Deftly combing numerous elements of classic film noir with typical science fiction tropes (a combo that has since gone on to become a sub-genre in its own right), Ridley Scott’s ‘Blade Runner’ is a hauntingly beautiful film despite (or because of) its grim and cynical atmosphere. The rain-soaked and soot-stained buildings that compose the world’s immensity create a dark but curious atmosphere, juxtaposed with flashy video-billboards and other advances that seem to predict with subtle eeriness the overabundance of advertising that has since become a daily annoyance in our own world.

Although relying on technology that is far older than current CGI, Scott keeps the computer-generated imagery to a minimal, an action that proved to be for the best given that many of CGI-saturated sci-fi films from the 1980’s now look shamelessly corny and ridiculous compared to more modern fares. Indeed, the world of ‘Blade Runner’ is one that feels completely real and tangible despite its use of CGI, its gloomy outlines, polluted streets and corporate-choked atmosphere not only appearing genuine, but also having since influenced countless subsequent science-fiction films since its debut some thirty-years ago.

Harrison Ford is perfect as the cynical and tough Deckard, staring in the film during the prime of his career and playing Deckard with such ease and skill that one can’t help to compare him to some of the hardboiled PI’s of Hollywood’s past, in particular Humphrey Bogart’s turn as Philip Marlowe in ‘The Big Sleep’ (1946).
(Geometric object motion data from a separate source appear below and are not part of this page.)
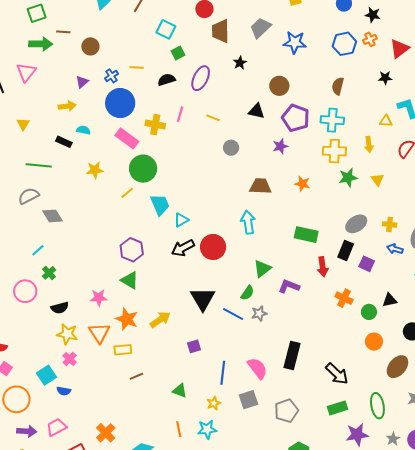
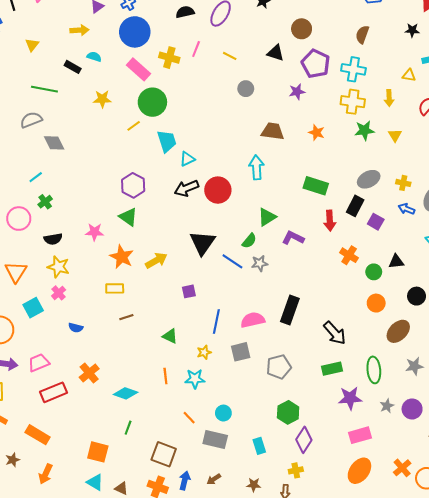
orange triangle: (99, 333) -> (16, 272), moved
pink semicircle: (257, 368) -> (253, 320), turned -70
blue semicircle: (64, 391) -> (76, 328), moved

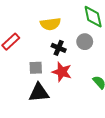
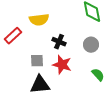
yellow semicircle: (50, 24) -> (39, 20), moved
gray circle: (85, 42) -> (91, 45), moved

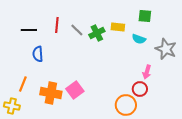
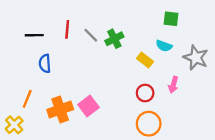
yellow rectangle: (118, 27) -> (145, 60), moved, turned 32
red circle: (140, 89) -> (145, 93), moved
orange cross: (51, 93) -> (60, 110), turned -30
yellow cross: (12, 106) -> (14, 125), turned 35

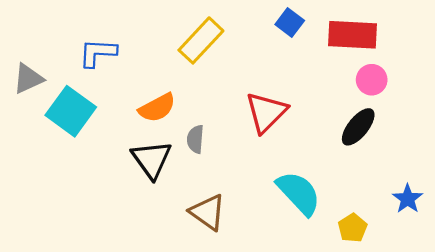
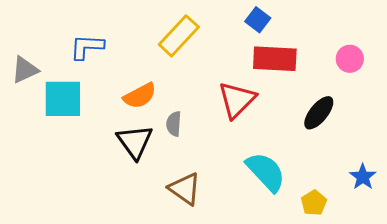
red rectangle: (353, 35) -> (275, 59), moved
pink circle: (372, 80) -> (350, 59), moved
cyan square: (71, 111) -> (63, 99), turned -36

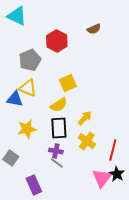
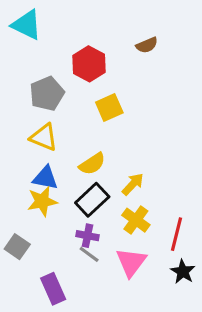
yellow square: (68, 83) -> (109, 108), moved
blue triangle: (15, 99) -> (45, 178), moved
black rectangle: (59, 128) -> (92, 200), turned 50
pink triangle: (102, 178) -> (131, 262), moved

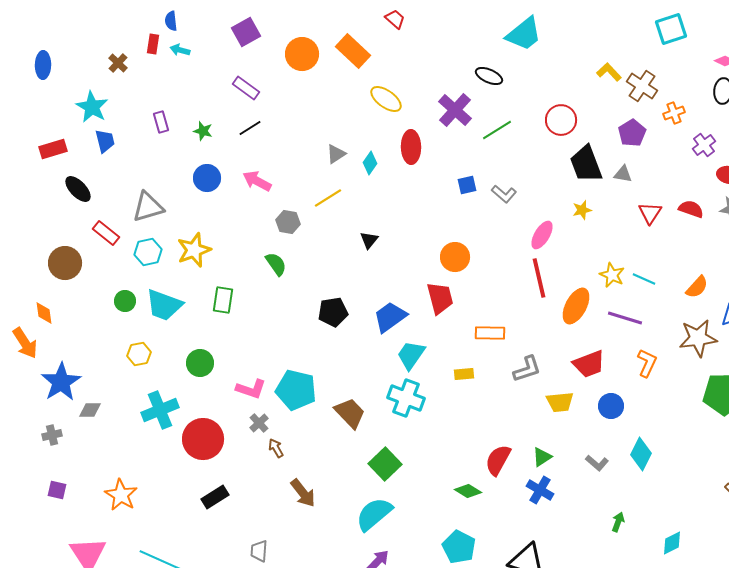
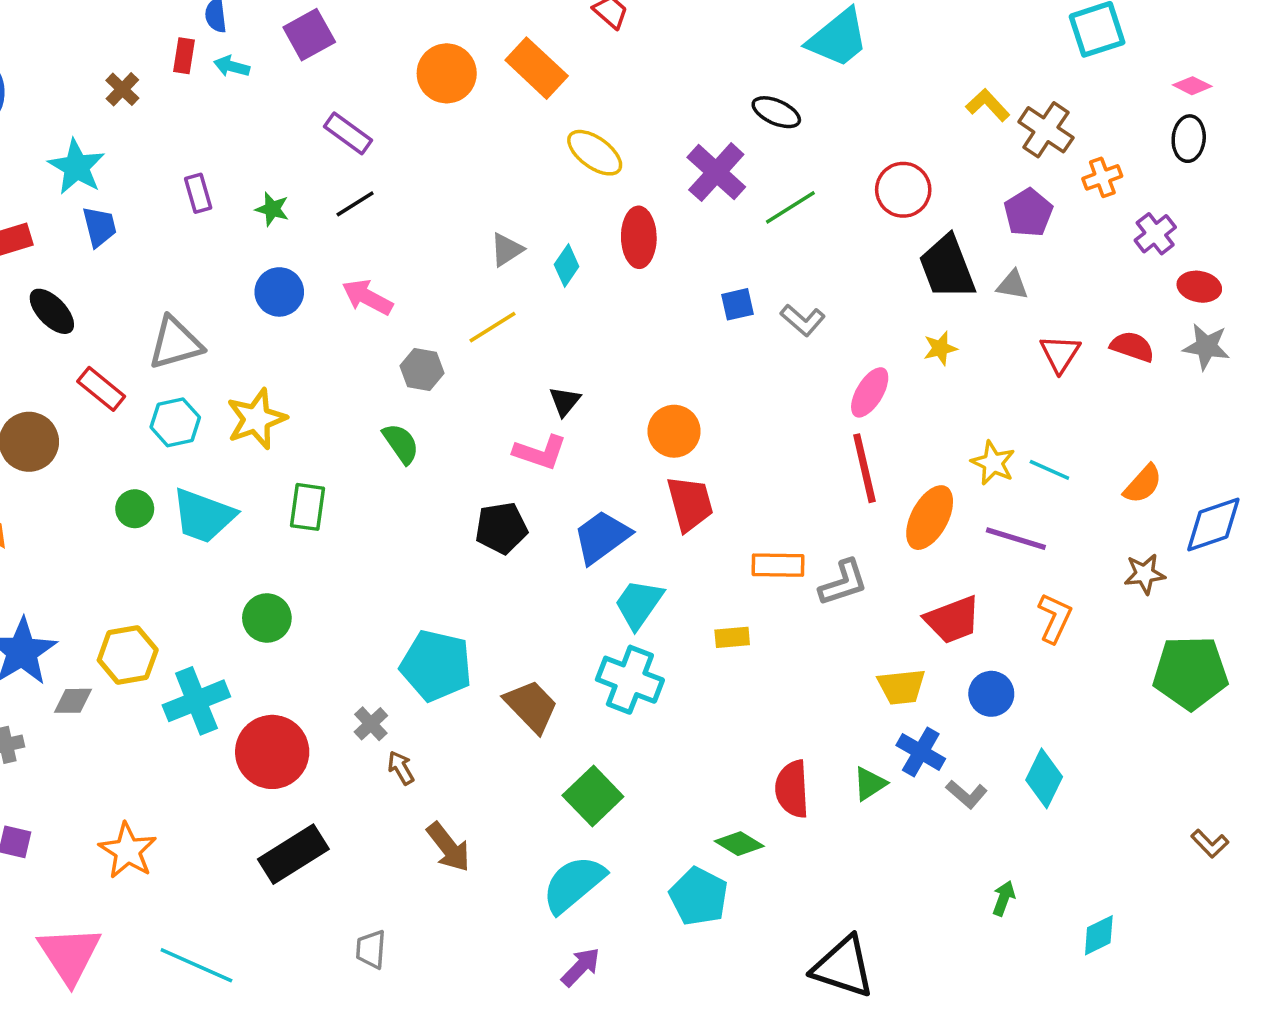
purple square: (246, 32) -> (309, 35), moved
orange circle: (455, 257) -> (674, 431), moved
brown star: (698, 338) -> (1145, 574), size x0.6
yellow hexagon: (139, 354) -> (128, 655), moved, size x1.4
gray L-shape: (527, 369) -> (843, 583), moved
pink L-shape: (251, 389) -> (540, 452), moved
red semicircle: (498, 460) -> (792, 789), turned -32
blue cross: (540, 490) -> (921, 752), moved
black rectangle: (215, 497) -> (293, 854), size x1.4
cyan pentagon: (459, 547) -> (699, 896), moved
Brash, tough and sardonic, Ford manages to portray Deckard as a strong but all-too-human man whose pursuit of the replicants he’s charged with taking out is a mission we the audience can support despite Deckard/Ford’s use of deadly force on the semi-sympathetic replicants.
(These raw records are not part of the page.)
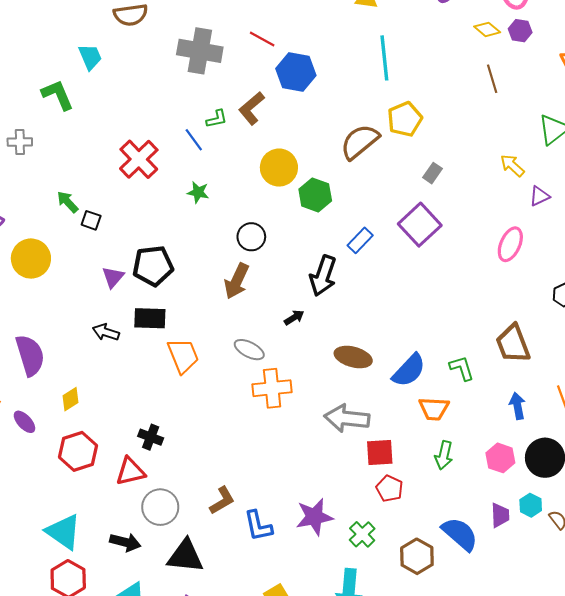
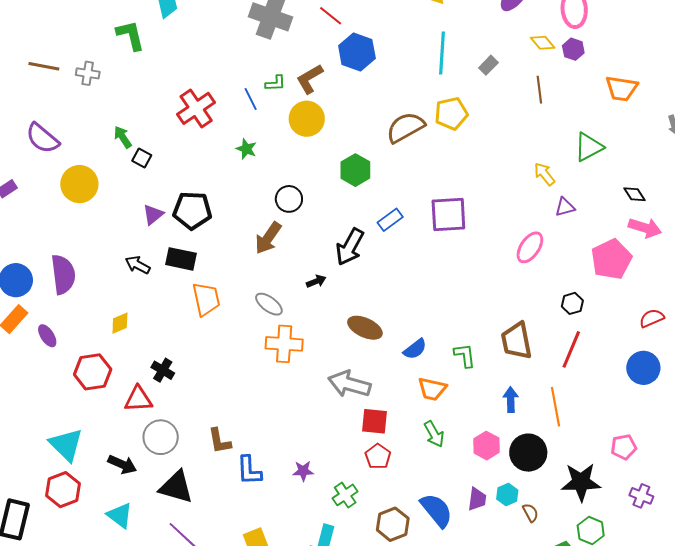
yellow circle: (279, 168) -> (307, 119), moved
gray rectangle: (433, 173) -> (488, 65), moved
purple square: (420, 225) -> (448, 214), turned 30
blue semicircle: (409, 370) -> (415, 349), size x0.7
yellow diamond: (71, 399) -> (120, 323), moved
green arrow: (444, 455) -> (434, 434), turned -52
brown L-shape: (222, 501) -> (219, 441), turned 100
purple star: (314, 517) -> (303, 471), size x0.6

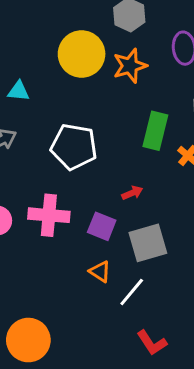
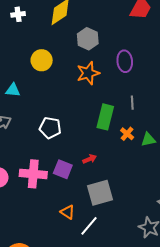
yellow circle: (82, 54) -> (42, 60), moved, size x0.7
white pentagon: (74, 147) -> (50, 128), size x0.7
purple square: (102, 226) -> (63, 169), moved

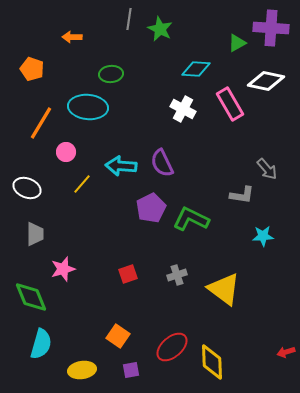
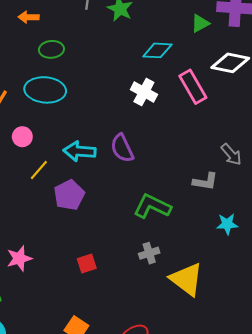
green ellipse: (111, 74) -> (51, 49), moved
purple pentagon: (151, 208) -> (69, 195), moved
gray cross: (177, 275) -> (149, 253), moved

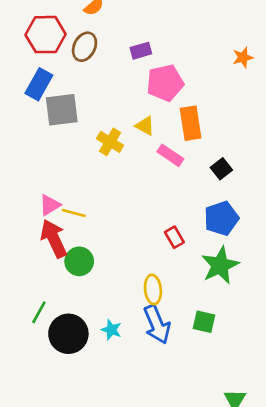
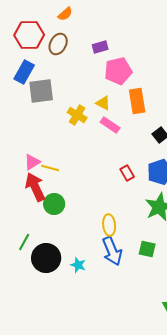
pink rectangle: (170, 155) -> (110, 125), moved
red rectangle: (174, 237) -> (127, 173), moved
cyan star: (111, 330) -> (78, 265), moved

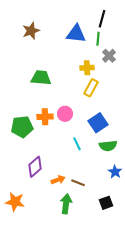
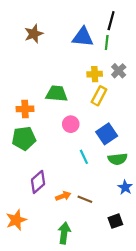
gray cross: (109, 56) -> (119, 71), moved
green trapezoid: (41, 78) -> (57, 94), moved
orange cross: (45, 117) -> (25, 109), moved
orange star: (15, 202) -> (16, 220), turned -30
green arrow: (66, 204) -> (64, 233), moved

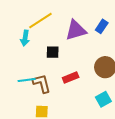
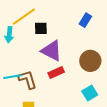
purple triangle: (76, 30) -> (51, 51), moved, turned 45
black square: (53, 52) -> (41, 28), moved

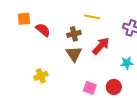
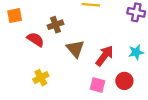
red semicircle: (43, 30) -> (36, 39), moved
brown cross: (74, 34) -> (56, 25), moved
red arrow: (101, 46) -> (105, 56), moved

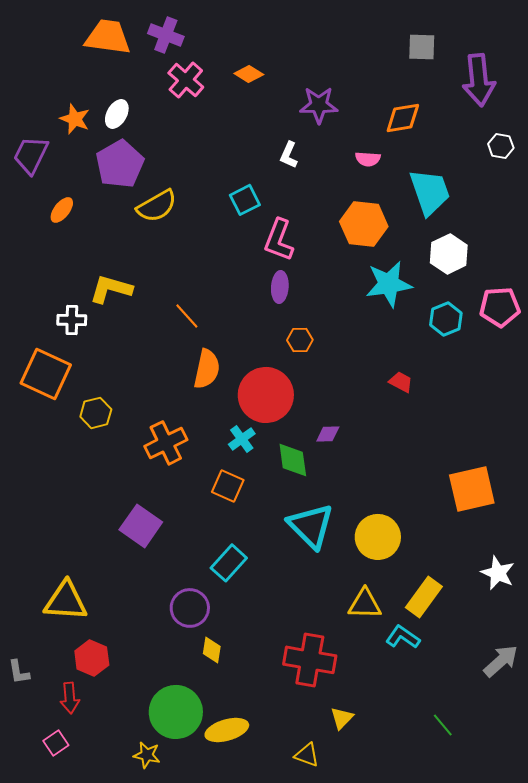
Equally impressive is Rutger Hauer’s performance as Roy Batty, the leader of the criminal replicants. Though Batty, as his name implies, is less than a little unhinged (and commits more than one murder during the course of the film), Hauer manages to inject a strong dose of humanity in an otherwise brutal monster, his most poignant moment coming near the end of the film when he delivers the brief and now oft-quoted ‘tears in rain’ speech to Deckard atop an apartment building during the film’s climax: “I've seen things you people wouldn't believe. Attack ships on fire off the shoulder of Orion. I watched C-beams glitter in the dark near the Tannhauser gate. All those moments will be lost in time... like tears in rain...”

Also deserving of some praise is Edward James Olmos, whose supporting role as the mysterious and somewhat ominous police detective, Gaff, is engaging without being distracting, his cryptic dialogue and raspy delivering creating a character that simultaneously comes off as being a friend and an enemy to Ford’s Deckard, creating a slow-burning tension between the two characters that only adds to the film’s overall suspenseful atmosphere.
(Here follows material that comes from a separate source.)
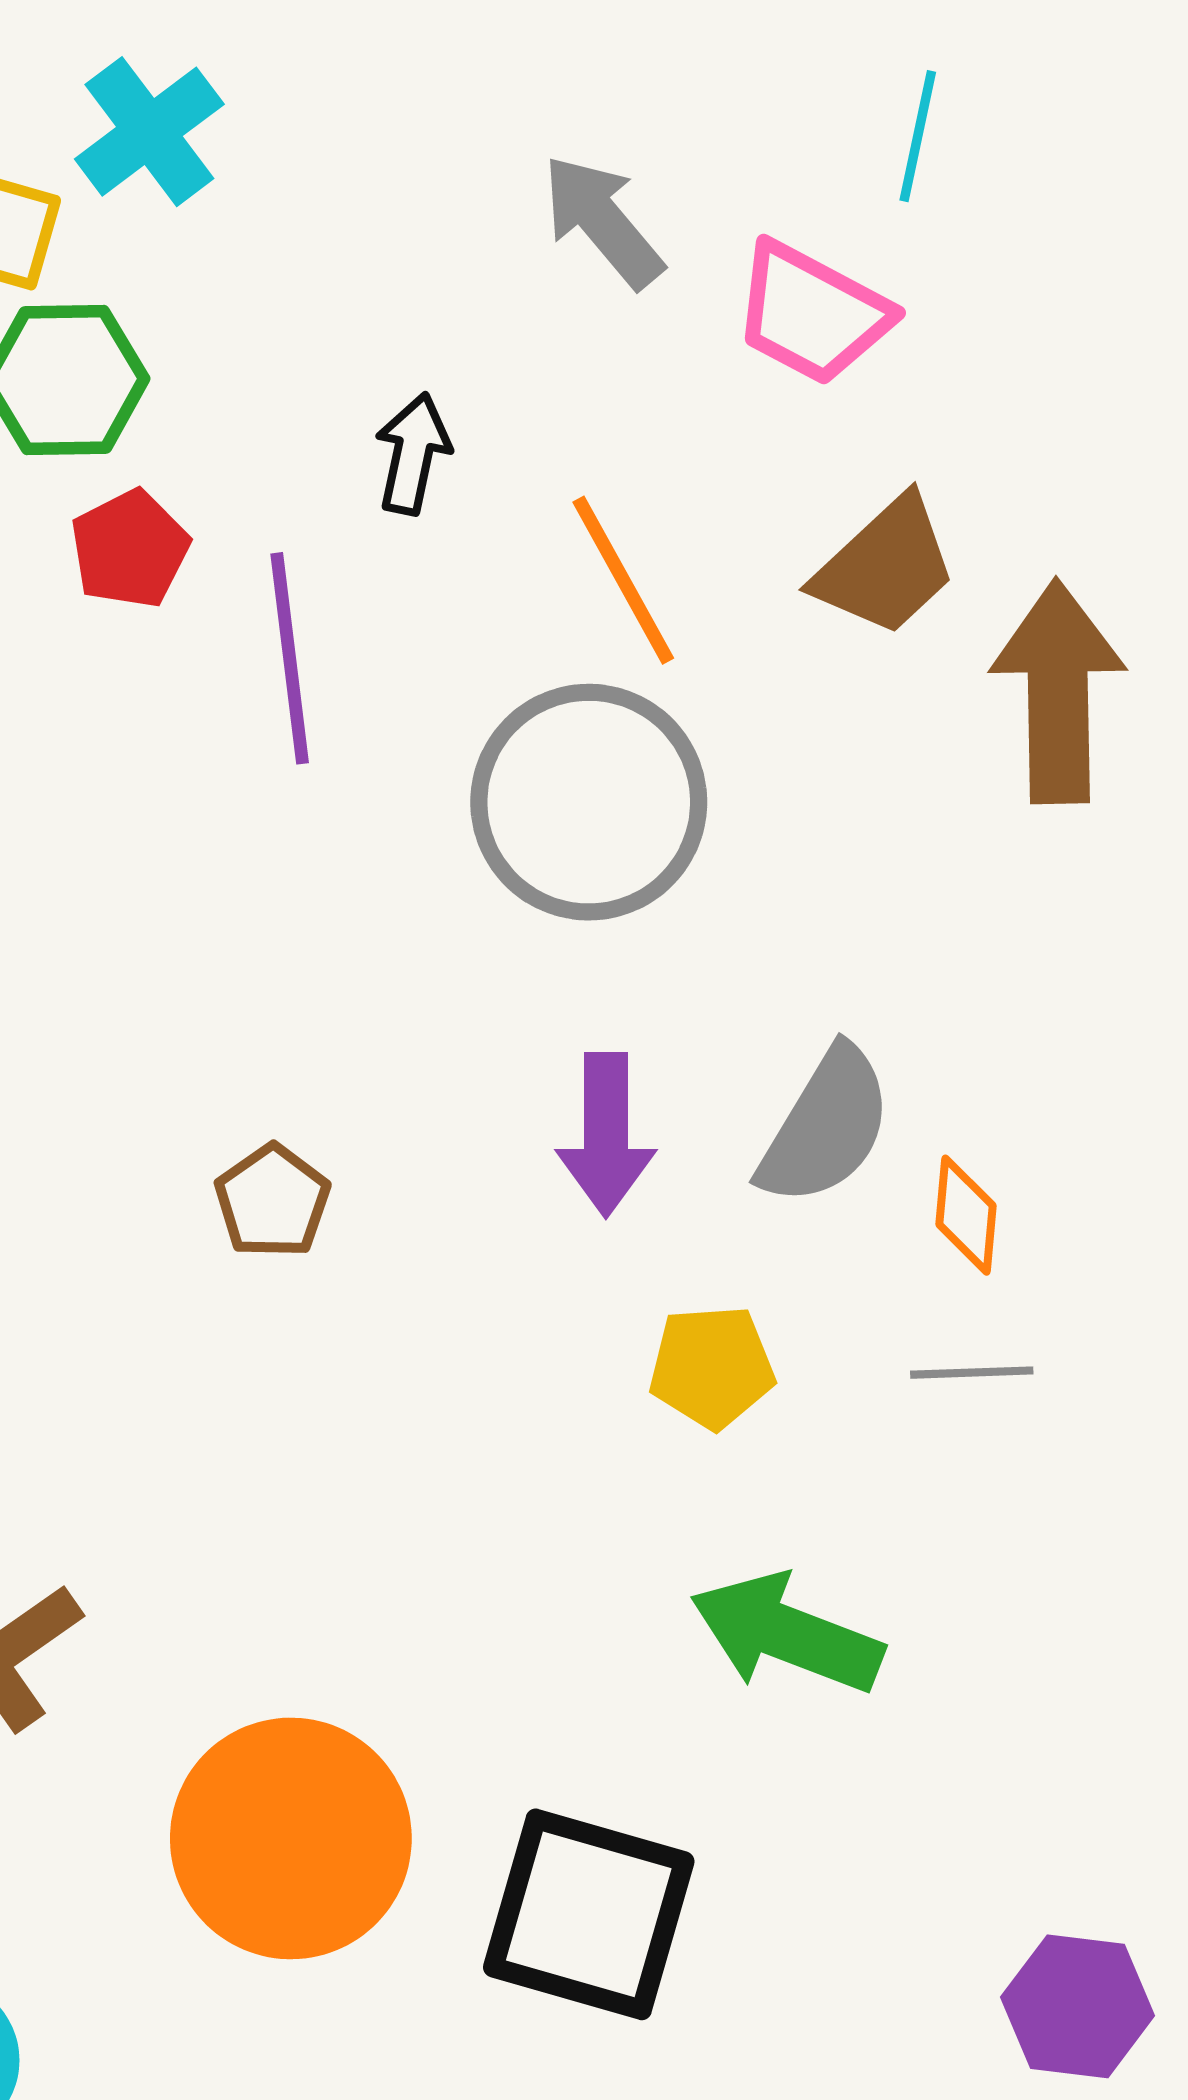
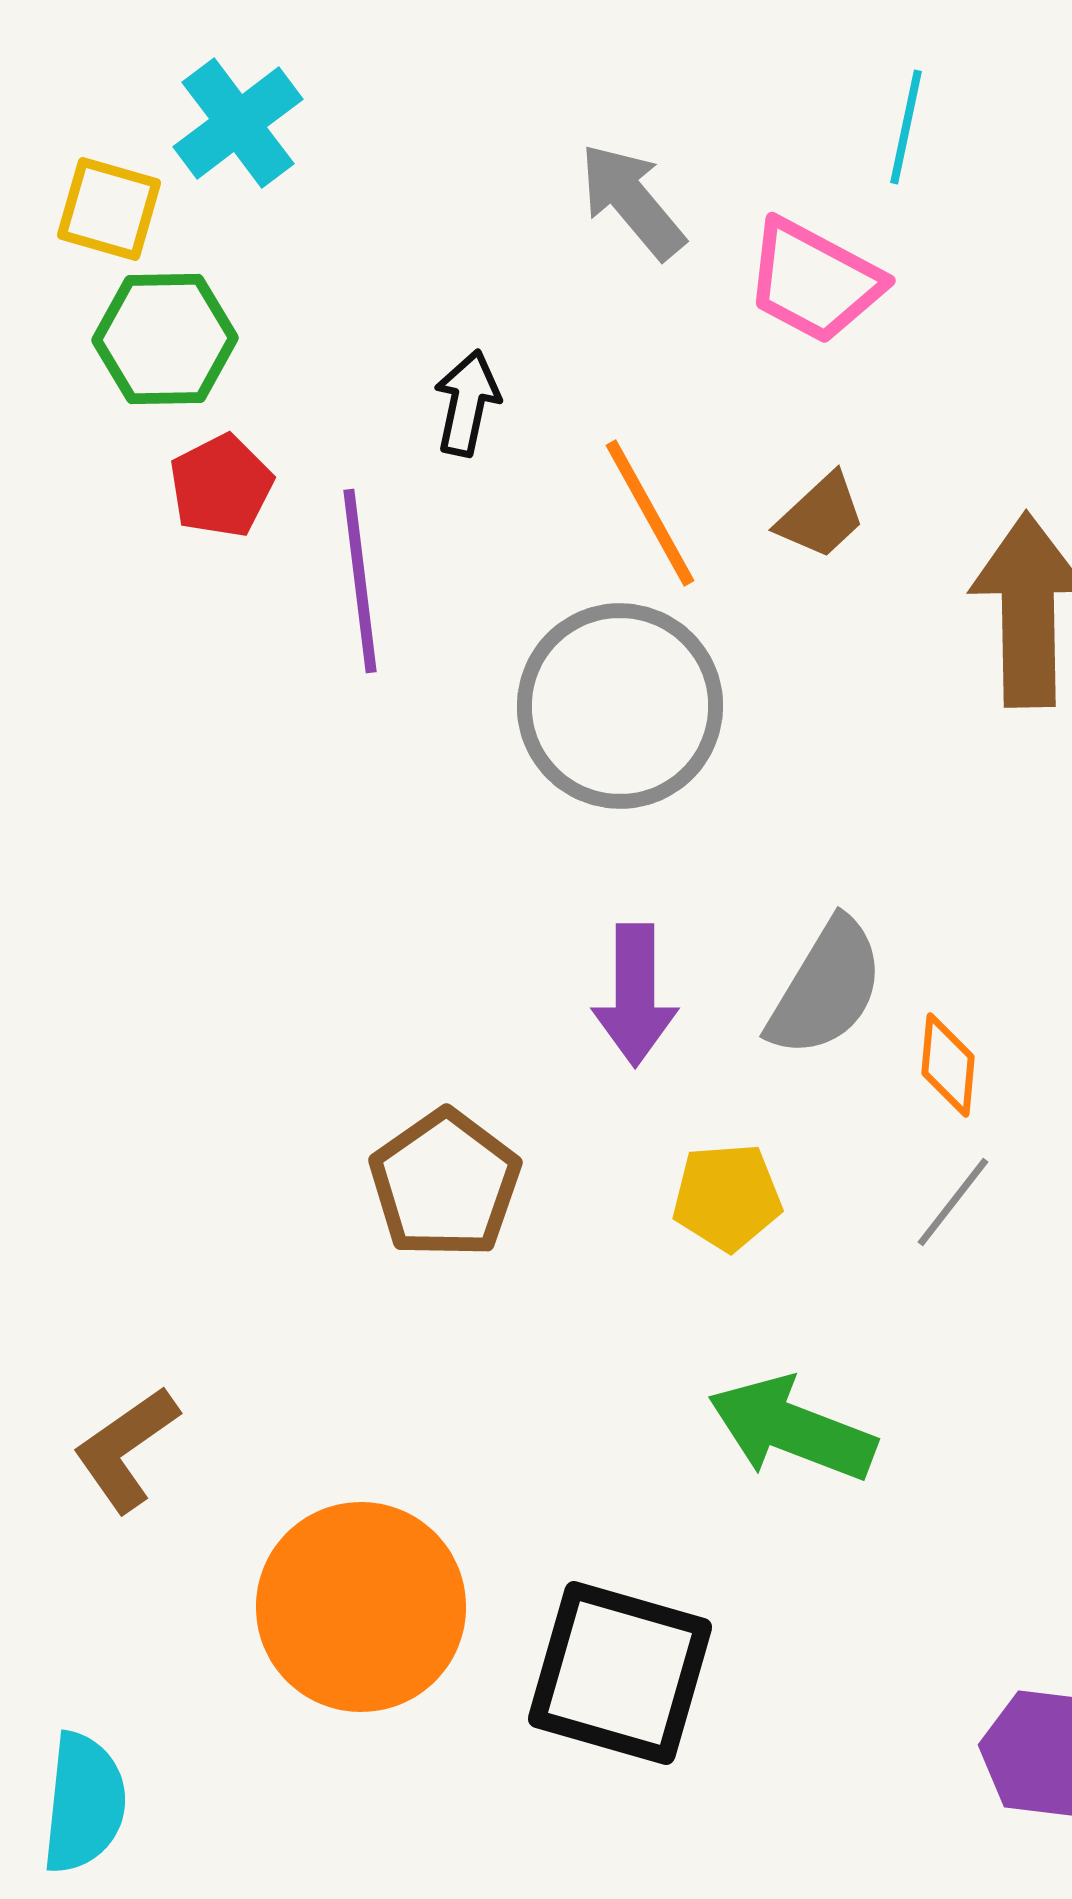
brown trapezoid: (885, 566) -> (821, 516), moved, size x0.7
brown pentagon: (272, 1201) -> (445, 1184), moved, size x1.5
gray line: (972, 1373) -> (953, 1202), turned -50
Aesthetically beautiful, well-acted, suspenseful, engaging, Ridley Scott’s ‘Blade Runner’ is one of the best, if not the best science fiction film ever, its influence on subsequent science-fiction films too ubiquitous to list and too pronounced to be denied. Boasting a terrific cast and a competent director with an eye for pacing and editing, ‘Blade Runner’ is a film that can be enjoyed by everyone, be they a fan of science-fiction, or just a lover of well-made, intelligent films.

Find the nearest Blockbuster (assuming they still exist) near your home so you can rent this film almost immediately. Or, if you prefer that movies came to you instead, set up a Netflix account and start your ordering as soon as possible.